Beginning with the first line, retype exactly the records below up to and including the line with "expect that losing"; pictures do not belong in the copy.

[Document images with source code]
━━━━━━━━

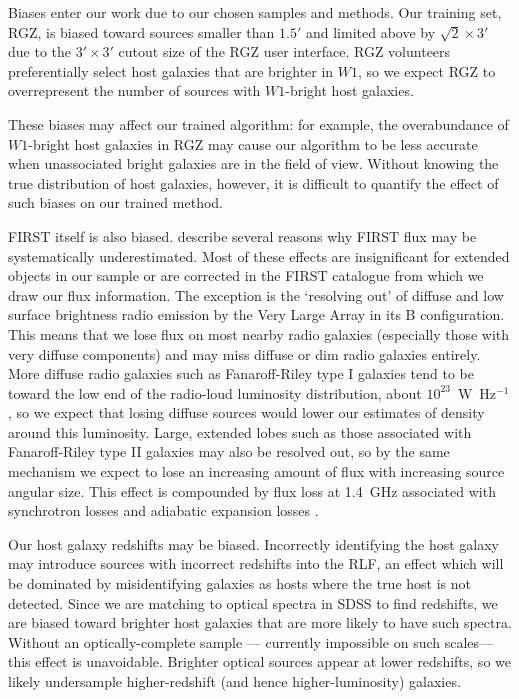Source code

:     Biases enter our work due to our chosen samples and methods. Our training set,
    RGZ, is biased toward sources smaller than $1.5'$ and limited above by $\sqrt{2}
    \times 3'$ due to the $3' \times 3'$ cutout size of the RGZ user
    interface. RGZ volunteers preferentially select host
    galaxies that are brighter in $W1$, so we expect RGZ to overrepresent
    the number of sources with $W1$-bright host galaxies.

    These biases may affect our
    trained algorithm: for example, the overabundance of $W1$-bright host
    galaxies in RGZ may cause our algorithm to be less accurate when
    unassociated bright galaxies are in the field of view. Without knowing the true
    distribution of host galaxies, however, it is difficult to quantify the
    effect of such biases on our trained method.

    FIRST itself is also biased. \citet{helfand15first} describe several reasons why FIRST flux may be systematically underestimated. Most of these effects are insignificant for extended objects in our sample or are corrected in the FIRST catalogue from which we draw our flux information. The exception is the `resolving out' of diffuse and low surface brightness radio emission by the Very Large Array in its B configuration. This means that we lose flux on most nearby radio galaxies (especially those with very
    diffuse components) and may miss diffuse or dim radio galaxies entirely.
    More diffuse radio galaxies such as Fanaroff-Riley type I \citep[FRI;][]{fanaroff1974} galaxies tend to
    be toward the low end of the radio-loud luminosity distribution, about
    $10^{23}$~W~Hz$^{-1}$ \citep{best09radio}, so we expect that losing
    diffuse sources would lower our estimates of density around this
    luminosity. Large, extended lobes such as those associated with Fanaroff-Riley type II \citep[FRII;][]{fanaroff1974} galaxies may also be resolved out, so by the same mechanism we expect to lose an increasing amount of flux with increasing source angular size. This effect is compounded by flux loss at 1.4~GHz associated with synchrotron losses and adiabatic expansion losses \citep{blundell99doubles}.

    Our host galaxy redshifts may be biased. Incorrectly identifying the host galaxy may introduce sources with incorrect redshifts into the RLF, an effect which will be dominated by misidentifying galaxies as hosts where the true host is not detected. Since we are matching to optical spectra in SDSS to find
    redshifts, we are biased toward brighter host galaxies that are more
    likely to have such spectra. Without an optically-complete sample ---
    currently impossible on such scales---this effect is unavoidable.
    Brighter optical sources appear at lower redshifts, so we likely
    undersample higher-redshift (and hence higher-luminosity) galaxies.

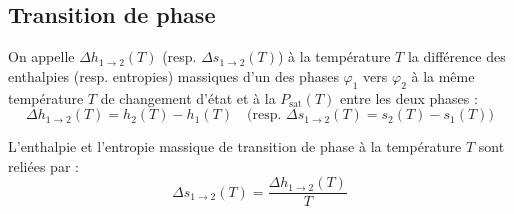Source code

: \subsection{Transition de phase}

\begin{definition}
On appelle  $\Delta h_{1 \to 2}(T)$ (resp.  $\Delta s_{1 \to 2}(T)$) à la température $T$ la différence des enthalpies (resp. entropies) massiques d'un  des phases $\varphi_1$ vers $\varphi_2$ à la même température $T$ de changement d'état et à la  $P_{\mathrm{sat}}(T)$ entre les deux phases :
\[\Delta h_{1 \to 2}(T) = h_2(T) - h_1(T) \quad \text{(resp. } \Delta s_{1 \to 2}(T) = s_2(T) - s_1(T) \text{)}\]
\end{definition}

\begin{propriete}
L'enthalpie et l'entropie massique de transition de phase à la température $T$ sont reliées par :
\[\Delta s_{1 \to 2}(T) = \frac{\Delta h_{1 \to 2}(T)}{T}\]
\end{propriete}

━━━━━━━━

▶ _OUTPUT FOR THIS EXERCISE_
Source code

:     Biases enter our work due to our chosen samples and methods. Our training set,
    RGZ, is biased toward sources smaller than $1.5'$ and limited above by $\sqrt{2}
    \times 3'$ due to the $3' \times 3'$ cutout size of the RGZ user
    interface. RGZ volunteers preferentially select host
    galaxies that are brighter in $W1$, so we expect RGZ to overrepresent
    the number of sources with $W1$-bright host galaxies.

    These biases may affect our
    trained algorithm: for example, the overabundance of $W1$-bright host
    galaxies in RGZ may cause our algorithm to be less accurate when
    unassociated bright galaxies are in the field of view. Without knowing the true
    distribution of host galaxies, however, it is difficult to quantify the
    effect of such biases on our trained method.

    FIRST itself is also biased. \citet{helfand15first} describe several reasons why FIRST flux may be systematically underestimated. Most of these effects are insignificant for extended objects in our sample or are corrected in the FIRST catalogue from which we draw our flux information. The exception is the `resolving out' of diffuse and low surface brightness radio emission by the Very Large Array in its B configuration. This means that we lose flux on most nearby radio galaxies (especially those with very
    diffuse components) and may miss diffuse or dim radio galaxies entirely.
    More diffuse radio galaxies such as Fanaroff-Riley type I \citep[FRI;][]{fanaroff1974} galaxies tend to
    be toward the low end of the radio-loud luminosity distribution, about
    $10^{23}$~W~Hz$^{-1}$ \citep{best09radio}, so we expect that losing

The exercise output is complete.